Anybody residing in an area where there are 10 per cent, or more of elderly people will most likely draw some benefit from the Clause. Many local authorities will qualify for payment under the Clause, but they will be mostly seaside resorts and inland places where there has been a drift of young people away from the area. Authorities of those two types will be the ones which will get the benefit.

Had the Government made certain that the money received by local authorities under the Clause would be spent on the welfare of elderly people, I could have understood it. But there is nothing in the Bill to compel a local authority to spend any more money on the welfare of the elderly, for whom I a it sure the money was intended. Why did not hon. Members opposite realise that this should be done, and why did they not press the Government to alter the Clause so that it would be fairer and more just in its application? The reason is that the Bill was drawn up in haste and not a great deal of thought was given to it because there was some electoral pressure from hon. Members opposite on the Government to do something to try to ease the viciousness of the Rating and Valuation Act. It means that Government supporters are not playing the game even with their own constituents, because it can easily be proved that under Clause 2 their own constituents can suffer and be in more dire need of relief than those who will get the benefit.

I wish hon. Members opposite would be more open about what they mean by "hardship". There may be a young married man with a family off work through sickness, with a small income which may keep him away from National Assistance, but his rates may have gone up £4 10s. in the period concerned and he will get no relief. There may also be a person with a reasonable income from investments or pension who may prove to the satisfaction of the local authority—I sympathise with members of a local authority who have to decide what may be a hardship—that, his rates having gone up £7 or £8, some relief should be granted. There is nothing fair about it. The Bill cannot be applied fairly and justly to the whom country. Right hon. and hon. Gentlemen opposite know this, and know that this is a Bill which ought never to have been brought here. But in order to give satisfaction to a few of their back trenchers, who seem to have more power than they should, the Government gave way.

The hon. Member for Nottingham, South (Mr. W. Clark) suggested that brochures should be issued. Of course they should. The fullest information should be made available to the ratepayers to ensure that those who are entitled to qualify make the necessary application. In some areas there is really going to be a means test. Some local authorities will be generous in their interpretation and application of Clause 2 while others will not. They may be adjoining local authorities, and friends will be discussing with one another what has happened in each local authority. This will create acrimony because one authority has been more generous than the other.

Given instruction 1 —
Answer these questions using the speech:
(a) What share of elderly people in an area makes residents likely to draw some benefit from the Clause?
(b) By how much might the rates of the young married man off work through sickness have gone up?
(c) Who suggested that brochures should be issued?
The listing below this point is unrelated to the speech.

[Layout dataset entries]
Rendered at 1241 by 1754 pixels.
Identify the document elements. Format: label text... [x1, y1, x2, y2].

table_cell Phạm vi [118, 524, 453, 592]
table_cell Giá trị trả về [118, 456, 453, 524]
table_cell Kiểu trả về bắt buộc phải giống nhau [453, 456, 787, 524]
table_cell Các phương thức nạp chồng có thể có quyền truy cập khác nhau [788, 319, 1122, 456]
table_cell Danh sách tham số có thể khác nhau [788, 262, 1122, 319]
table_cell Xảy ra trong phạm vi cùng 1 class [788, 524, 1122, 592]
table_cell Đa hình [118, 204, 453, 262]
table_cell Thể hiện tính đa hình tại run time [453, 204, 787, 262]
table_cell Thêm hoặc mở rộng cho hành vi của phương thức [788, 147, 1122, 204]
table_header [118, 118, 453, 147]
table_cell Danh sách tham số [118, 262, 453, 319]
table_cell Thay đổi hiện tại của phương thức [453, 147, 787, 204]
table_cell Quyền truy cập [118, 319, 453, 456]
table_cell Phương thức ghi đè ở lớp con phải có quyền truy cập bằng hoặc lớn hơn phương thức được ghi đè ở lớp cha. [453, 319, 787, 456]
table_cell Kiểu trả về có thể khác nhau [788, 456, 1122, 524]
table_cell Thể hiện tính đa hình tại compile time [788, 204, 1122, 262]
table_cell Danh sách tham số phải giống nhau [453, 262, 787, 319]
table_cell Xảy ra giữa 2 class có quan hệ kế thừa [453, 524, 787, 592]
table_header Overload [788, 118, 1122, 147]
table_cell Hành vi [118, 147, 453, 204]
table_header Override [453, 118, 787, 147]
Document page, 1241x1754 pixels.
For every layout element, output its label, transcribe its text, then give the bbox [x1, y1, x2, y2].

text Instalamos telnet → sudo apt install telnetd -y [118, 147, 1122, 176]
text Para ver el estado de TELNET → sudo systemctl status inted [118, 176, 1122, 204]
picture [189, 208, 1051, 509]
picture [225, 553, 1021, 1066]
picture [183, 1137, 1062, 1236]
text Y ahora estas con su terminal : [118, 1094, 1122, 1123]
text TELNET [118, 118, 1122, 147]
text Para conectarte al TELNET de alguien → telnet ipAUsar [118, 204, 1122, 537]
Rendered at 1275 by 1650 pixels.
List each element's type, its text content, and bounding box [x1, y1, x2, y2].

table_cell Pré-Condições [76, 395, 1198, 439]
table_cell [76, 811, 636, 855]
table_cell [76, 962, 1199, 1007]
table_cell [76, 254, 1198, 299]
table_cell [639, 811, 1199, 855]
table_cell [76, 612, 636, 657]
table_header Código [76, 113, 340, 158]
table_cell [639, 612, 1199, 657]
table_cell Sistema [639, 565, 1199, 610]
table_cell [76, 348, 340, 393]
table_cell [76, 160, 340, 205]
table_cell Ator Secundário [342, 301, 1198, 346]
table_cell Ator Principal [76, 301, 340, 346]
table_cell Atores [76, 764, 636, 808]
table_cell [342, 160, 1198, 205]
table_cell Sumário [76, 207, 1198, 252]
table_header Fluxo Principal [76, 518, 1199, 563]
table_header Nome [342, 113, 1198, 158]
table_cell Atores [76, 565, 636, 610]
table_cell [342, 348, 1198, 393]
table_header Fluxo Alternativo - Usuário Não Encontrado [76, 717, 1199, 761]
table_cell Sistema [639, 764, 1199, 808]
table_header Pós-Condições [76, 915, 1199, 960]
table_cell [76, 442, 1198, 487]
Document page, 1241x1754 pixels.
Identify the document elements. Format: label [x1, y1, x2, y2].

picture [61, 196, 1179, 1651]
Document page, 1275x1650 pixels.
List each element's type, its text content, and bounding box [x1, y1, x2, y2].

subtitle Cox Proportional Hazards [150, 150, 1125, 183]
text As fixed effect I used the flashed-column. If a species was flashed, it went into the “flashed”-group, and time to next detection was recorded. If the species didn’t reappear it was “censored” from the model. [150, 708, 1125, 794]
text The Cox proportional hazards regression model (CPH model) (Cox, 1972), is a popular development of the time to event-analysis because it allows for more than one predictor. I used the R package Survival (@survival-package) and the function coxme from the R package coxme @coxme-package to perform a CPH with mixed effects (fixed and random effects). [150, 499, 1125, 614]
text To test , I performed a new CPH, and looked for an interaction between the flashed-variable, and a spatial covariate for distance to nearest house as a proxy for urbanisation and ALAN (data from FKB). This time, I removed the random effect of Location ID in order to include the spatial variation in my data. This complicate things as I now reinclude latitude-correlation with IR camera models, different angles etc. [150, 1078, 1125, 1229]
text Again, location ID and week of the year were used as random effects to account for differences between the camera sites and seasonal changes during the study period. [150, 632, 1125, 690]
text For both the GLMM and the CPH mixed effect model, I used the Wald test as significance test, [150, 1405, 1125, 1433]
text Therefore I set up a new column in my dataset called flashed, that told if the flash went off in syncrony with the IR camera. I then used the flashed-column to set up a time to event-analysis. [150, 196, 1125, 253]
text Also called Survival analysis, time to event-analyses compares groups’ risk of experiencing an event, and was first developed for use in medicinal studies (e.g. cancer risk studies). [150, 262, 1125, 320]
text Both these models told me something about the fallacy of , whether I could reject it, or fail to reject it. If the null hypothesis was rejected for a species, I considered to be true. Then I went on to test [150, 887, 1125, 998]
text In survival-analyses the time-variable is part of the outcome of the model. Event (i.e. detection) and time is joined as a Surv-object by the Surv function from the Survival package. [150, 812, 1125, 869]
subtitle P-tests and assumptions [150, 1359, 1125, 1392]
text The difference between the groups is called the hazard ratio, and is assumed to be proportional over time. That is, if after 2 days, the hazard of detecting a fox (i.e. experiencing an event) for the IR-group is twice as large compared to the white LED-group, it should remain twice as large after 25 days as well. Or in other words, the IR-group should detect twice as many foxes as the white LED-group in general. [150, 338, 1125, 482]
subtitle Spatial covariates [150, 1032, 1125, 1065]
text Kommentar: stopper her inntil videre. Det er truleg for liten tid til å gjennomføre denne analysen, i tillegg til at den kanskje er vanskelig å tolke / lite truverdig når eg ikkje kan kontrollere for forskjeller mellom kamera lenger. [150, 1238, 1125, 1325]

Given instruction 2 — Copy the lines of the listing from the one containing "table_cell Phạm vi [118, 524, 453, 592]" through the one containing "table_cell Thay đổi", including both of those lines.

Full response 1 —
(a) 10 per cent or more.
(b) £4 10s.
(c) The hon. Member for Nottingham, South (Mr. W. Clark).

Full response 2 —
table_cell Phạm vi [118, 524, 453, 592]
table_cell Giá trị trả về [118, 456, 453, 524]
table_cell Kiểu trả về bắt buộc phải giống nhau [453, 456, 787, 524]
table_cell Các phương thức nạp chồng có thể có quyền truy cập khác nhau [788, 319, 1122, 456]
table_cell Danh sách tham số có thể khác nhau [788, 262, 1122, 319]
table_cell Xảy ra trong phạm vi cùng 1 class [788, 524, 1122, 592]
table_cell Đa hình [118, 204, 453, 262]
table_cell Thể hiện tính đa hình tại run time [453, 204, 787, 262]
table_cell Thêm hoặc mở rộng cho hành vi của phương thức [788, 147, 1122, 204]
table_header [118, 118, 453, 147]
table_cell Danh sách tham số [118, 262, 453, 319]
table_cell Thay đổi hiện tại của phương thức [453, 147, 787, 204]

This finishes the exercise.